Items from a dataset
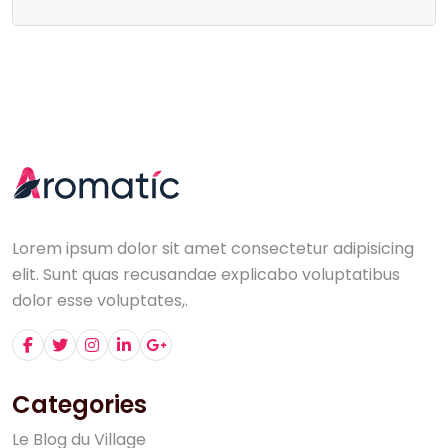
Lorem ipsum dolor sit amet consectetur adipisicing
elit. Sunt quas recusandae explicabo voluptatibus
dolor esse voluptates,.
Categories
L
e
B
l
o
g
d
u
V
i
l
l
a
g
e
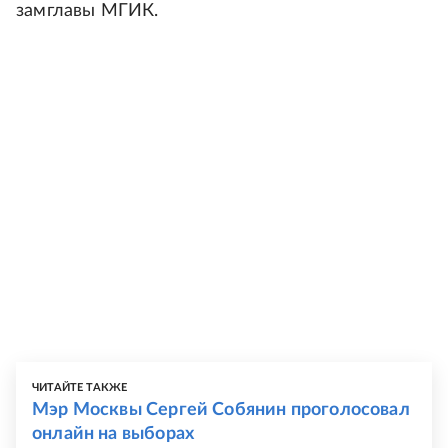
замглавы МГИК.
ЧИТАЙТЕ ТАКЖЕ
Мэр Москвы Сергей Собянин проголосовал
онлайн на выборах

- What is needed -
Keep only those lines of the records that hold "dolor", and return them.

- Exercise solution -
Lorem ipsum dolor sit amet consectetur adipisicing
dolor esse voluptates,.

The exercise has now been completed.